◆ Data in this exercise ◆
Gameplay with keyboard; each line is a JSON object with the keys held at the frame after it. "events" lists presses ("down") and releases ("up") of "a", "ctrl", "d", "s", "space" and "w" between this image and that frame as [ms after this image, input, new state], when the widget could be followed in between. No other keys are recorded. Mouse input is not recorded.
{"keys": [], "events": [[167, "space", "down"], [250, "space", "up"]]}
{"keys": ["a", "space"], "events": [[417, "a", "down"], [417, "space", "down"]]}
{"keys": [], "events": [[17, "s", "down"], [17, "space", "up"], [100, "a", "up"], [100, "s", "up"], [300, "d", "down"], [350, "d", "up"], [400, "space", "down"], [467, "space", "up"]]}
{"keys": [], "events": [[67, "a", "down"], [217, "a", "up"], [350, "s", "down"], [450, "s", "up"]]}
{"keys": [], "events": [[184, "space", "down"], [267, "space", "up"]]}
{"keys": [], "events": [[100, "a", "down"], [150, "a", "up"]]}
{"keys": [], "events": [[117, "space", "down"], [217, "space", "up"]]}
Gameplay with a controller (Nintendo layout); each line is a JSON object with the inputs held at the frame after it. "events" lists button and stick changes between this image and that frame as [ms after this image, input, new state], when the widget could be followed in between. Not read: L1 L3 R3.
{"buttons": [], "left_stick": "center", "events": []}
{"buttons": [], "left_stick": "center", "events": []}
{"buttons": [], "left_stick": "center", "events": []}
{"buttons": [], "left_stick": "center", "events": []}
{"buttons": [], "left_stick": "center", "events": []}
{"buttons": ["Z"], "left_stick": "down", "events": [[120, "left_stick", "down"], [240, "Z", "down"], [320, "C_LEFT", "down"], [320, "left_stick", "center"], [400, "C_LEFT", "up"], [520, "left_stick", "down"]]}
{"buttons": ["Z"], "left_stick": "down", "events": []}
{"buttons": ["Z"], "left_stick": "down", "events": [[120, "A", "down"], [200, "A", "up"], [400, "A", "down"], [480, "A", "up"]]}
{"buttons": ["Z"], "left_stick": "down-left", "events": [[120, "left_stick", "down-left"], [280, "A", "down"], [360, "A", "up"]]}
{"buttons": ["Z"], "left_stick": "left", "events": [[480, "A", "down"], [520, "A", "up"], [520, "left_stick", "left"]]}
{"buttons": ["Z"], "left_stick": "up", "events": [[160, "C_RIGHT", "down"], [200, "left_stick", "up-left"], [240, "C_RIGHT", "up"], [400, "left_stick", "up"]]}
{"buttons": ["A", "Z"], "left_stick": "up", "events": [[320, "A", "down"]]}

◆ What is expected ◆
Please return the full listing exactly as it appears.

◆ Exercise answer ◆
Gameplay with keyboard; each line is a JSON object with the keys held at the frame after it. "events" lists presses ("down") and releases ("up") of "a", "ctrl", "d", "s", "space" and "w" between this image and that frame as [ms after this image, input, new state], when the widget could be followed in between. No other keys are recorded. Mouse input is not recorded.
{"keys": [], "events": [[167, "space", "down"], [250, "space", "up"]]}
{"keys": ["a", "space"], "events": [[417, "a", "down"], [417, "space", "down"]]}
{"keys": [], "events": [[17, "s", "down"], [17, "space", "up"], [100, "a", "up"], [100, "s", "up"], [300, "d", "down"], [350, "d", "up"], [400, "space", "down"], [467, "space", "up"]]}
{"keys": [], "events": [[67, "a", "down"], [217, "a", "up"], [350, "s", "down"], [450, "s", "up"]]}
{"keys": [], "events": [[184, "space", "down"], [267, "space", "up"]]}
{"keys": [], "events": [[100, "a", "down"], [150, "a", "up"]]}
{"keys": [], "events": [[117, "space", "down"], [217, "space", "up"]]}
Gameplay with a controller (Nintendo layout); each line is a JSON object with the inputs held at the frame after it. "events" lists button and stick changes between this image and that frame as [ms after this image, input, new state], when the widget could be followed in between. Not read: L1 L3 R3.
{"buttons": [], "left_stick": "center", "events": []}
{"buttons": [], "left_stick": "center", "events": []}
{"buttons": [], "left_stick": "center", "events": []}
{"buttons": [], "left_stick": "center", "events": []}
{"buttons": [], "left_stick": "center", "events": []}
{"buttons": ["Z"], "left_stick": "down", "events": [[120, "left_stick", "down"], [240, "Z", "down"], [320, "C_LEFT", "down"], [320, "left_stick", "center"], [400, "C_LEFT", "up"], [520, "left_stick", "down"]]}
{"buttons": ["Z"], "left_stick": "down", "events": []}
{"buttons": ["Z"], "left_stick": "down", "events": [[120, "A", "down"], [200, "A", "up"], [400, "A", "down"], [480, "A", "up"]]}
{"buttons": ["Z"], "left_stick": "down-left", "events": [[120, "left_stick", "down-left"], [280, "A", "down"], [360, "A", "up"]]}
{"buttons": ["Z"], "left_stick": "left", "events": [[480, "A", "down"], [520, "A", "up"], [520, "left_stick", "left"]]}
{"buttons": ["Z"], "left_stick": "up", "events": [[160, "C_RIGHT", "down"], [200, "left_stick", "up-left"], [240, "C_RIGHT", "up"], [400, "left_stick", "up"]]}
{"buttons": ["A", "Z"], "left_stick": "up", "events": [[320, "A", "down"]]}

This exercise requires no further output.